Au rythme des valses viennoises et des polkas, mon imaginaire s'est joué de moi en associant à ces cascades de sonorités un défilé d'étoffes. Et oui, je suis synèsthète. C'est donc dans un joyeux carambolage acoustique que les tissus viennent valser titillant mon ouïe, ma vue et mon imaginaire !

Curieusement si la cadence d'une valse  m'entraine sur la  surface lisse, glissante et souple d'un crêpe satin, le rythme saccadé du "piqué pointe et pas de polka "me fait irrémédiablement songé au bruit inimitable  de l'aiguille de la machine qui pique et coud, pique et coud, pique et coud avec la régularité d'un métronome en rythme et en mesure.

Les archets s'agitent sur les cordes du premier violon et, les yeux fermés, les oreilles en émoi, le coeur battant la chamade mais pas trop, insensiblement j'associe ces sonorités à un défilé imaginaire dont les héroïnes sont les étoffes.  

C'est au rythme des quatre temps d'une valse viennoise que j'imaginais le tournoiement dans un léger bruissement, le taffetas des robes dans un arc en ciel de couleurs "cuisse de nymphe émue, rose thé, blond vénitien, etc.

Un grondement de grosse caisse et voilà qu'entre en jeu le lourd manteau de laine d'un prince qui vient tout juste de descendre de son destrier.
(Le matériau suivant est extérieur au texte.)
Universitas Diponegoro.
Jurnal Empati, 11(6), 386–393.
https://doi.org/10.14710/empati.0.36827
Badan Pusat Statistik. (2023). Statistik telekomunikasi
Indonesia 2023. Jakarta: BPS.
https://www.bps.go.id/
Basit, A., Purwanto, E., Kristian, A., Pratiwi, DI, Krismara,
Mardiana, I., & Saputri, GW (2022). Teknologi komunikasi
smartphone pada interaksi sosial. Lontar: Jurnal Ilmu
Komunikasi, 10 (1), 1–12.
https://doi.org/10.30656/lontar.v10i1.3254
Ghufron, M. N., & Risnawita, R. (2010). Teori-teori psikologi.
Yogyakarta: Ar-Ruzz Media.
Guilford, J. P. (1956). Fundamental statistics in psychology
Les cymbales s'entrechoquent peut être pour faire tomber les flocons de neige qui s'étaient déposés sans le moindre bruit sur les épaules dudit manteau.

D'un geste précis, le maestro entraîne tous les violons dans une course effrénée, les bras des musiciens dans un va et vient compulsif suivent la partition et j'imagine sur ces sonorités vibrantes qui délicieusement envahissent mon conduit auditif, un vol de mousseline qui, après des cabrioles infinies au grès d'une brise, finissent dans un tourbillon par se poser sur un parterre de mousse au pied d'un grands chêne.
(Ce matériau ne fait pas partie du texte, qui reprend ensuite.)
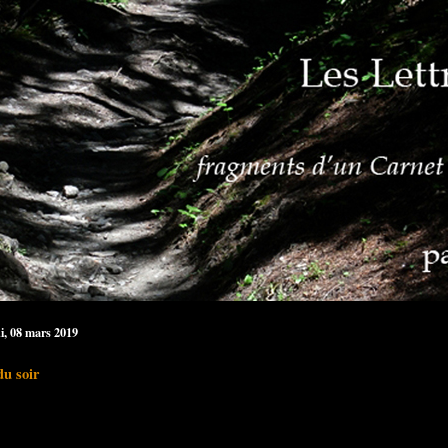
i, 08 mars 2019
du soir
Le Danube, certes bleu lorsqu'il est mis en notes par Strauss, dans ma version textile revêt un aspect pur, limpide, sobre et solide comme la surface légèrement granuleuse d'une toile de lin. Il incite à la rêverie,  à la caresse, à la simplicité. Alors oui, je suis parfois “fleur bleue“ comme cette fleur  qui s'épanouit au sommet d'une tige fragile oscillant au grès du vent, comme l'archet qui effleure avec grâce les cordes d'un violon pour en tirer ces notes immaculées.

Le moment attendu arriva, le tintement du triangle ! Quel maîtrise pour parvenir à faire vibrer cet instrument au bon moment, obéir au doigt et surtout à l'œil du chef d'orchestre, maitriser cet instant et devenir, quelques secondes seulement, le héros d'un orchestre, voilà de quoi ravir mon instinct textilophile et mon tempérament de synesthète puisque ce son cristallin et furtif devient synonyme du cri de la soie, celui qui se fait entendre lorsque l'on déchire brusquement un taffetas, de soie évidemment.

Le coup de l'enclume, un son improbable rarement présent dans les concerts classiques n'est pas sans rappeler une correspondance entre cette sonorité ferrugineuse et les robes métalliques de Paco Rabanne, les lamelles qui s'entrechoquent au moindre mouvement du  mannequin qui la présente.

J'espère que ces instants magiques pour les sens, sans dessus dessous, séduits sans le moindre doute, se reproduiront souvent et qu'avec ce même plaisir infini, je vous les conterai.